ShotSpotter has been on the Holyoke Police Department’s wish list for a while, given the large number of shootings in the city every year. In 2021, the department unsuccessfully sought $198,000 in federal coronavirus relief funds from the city in order to pay for two years of ShotSpotter for a total of two square miles in the city. Hart told councilors that the two square miles would cover approximately 90% of all gunfire reports in the city.
Hart explained that ShotSpotter costs $49,500 for one year of coverage for one square mile. Of the $64,850 “Project Safe Neighborhoods” grant, another $5,850 would go toward training officers to use the software and $9,500 would be used to integrate already existing city cameras into the system, allowing them to rotate and zoom to specific areas if shots are detected on the ShotSpotter microphones.
The federal grant through the U.S. attorney’s office does not require a matching contribution from the city. Hart said that the Police Department is hoping, though, that there will be an annual line item in the department budget going forward for the technology. ShotSpotter continues to own the technology.
Hart explained that when police get calls about shots fired — and often, those shots are never even reported — a caller might give the wrong location because they couldn’t figure out exactly where the shots came from.
“With the ShotSpotter, it’s going to give us a pinpoint location,” Hart said. Silva, for his part, used the analogy of “spear fishing” rather than using a net.
Some have questioned the technology’s accuracy, though, and criticized the technology as being overwhelmingly deployed in Black and Hispanic neighborhoods..
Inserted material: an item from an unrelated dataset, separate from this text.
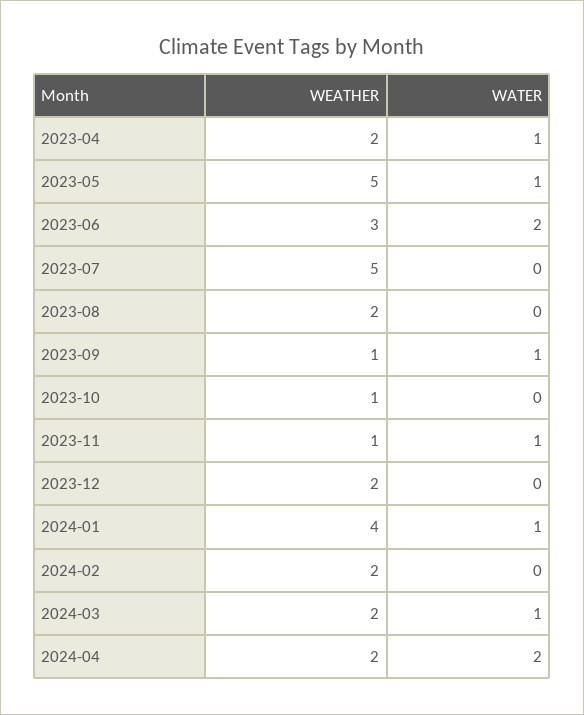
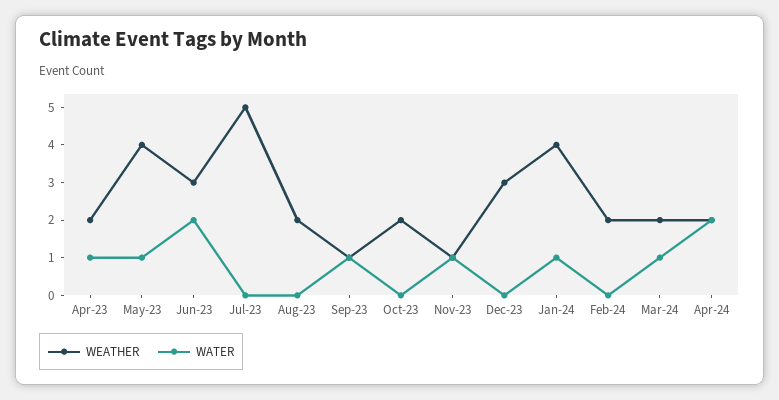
WEATHER, 2023-05: 5 -> 4
WEATHER, 2023-10: 1 -> 2
WEATHER, 2023-12: 2 -> 3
A study by the MacArthur Justice Center at Northwestern University Pritzker School of Law, for example, analyzed Chicago’s use of ShotSpotter. That study found that during a 21-month period ending April 14, 2021, 89% of ShotSpotter deployments turned up no gun-related crime and 86% led to no report of any crime at all.
“The ShotSpotter system in Chicago prompts thousands of deployments by police hunting for gunfire in vain,” Jonathan Manes, an attorney with the center who led the study, said in a statement when it was released. “This system puts police on high alert and sends them racing into communities; but almost nine times out of 10, the police don’t turn up evidence of gun crime or any crime at all. It creates a powderkeg situation for residents who just happen to be in the vicinity of a false alert.”
The MacArthur Justice Center also found that ShotSpotter sensors are disproportionately installed in already heavily surveilled communities of color.
Holyoke wouldn’t be the only area police department to use ShotSpotter; the Springfield Police Department makes use of the technology.
Wanting further information on the technology, city councilors tabled the agenda item until the Finance Committee’s next meeting.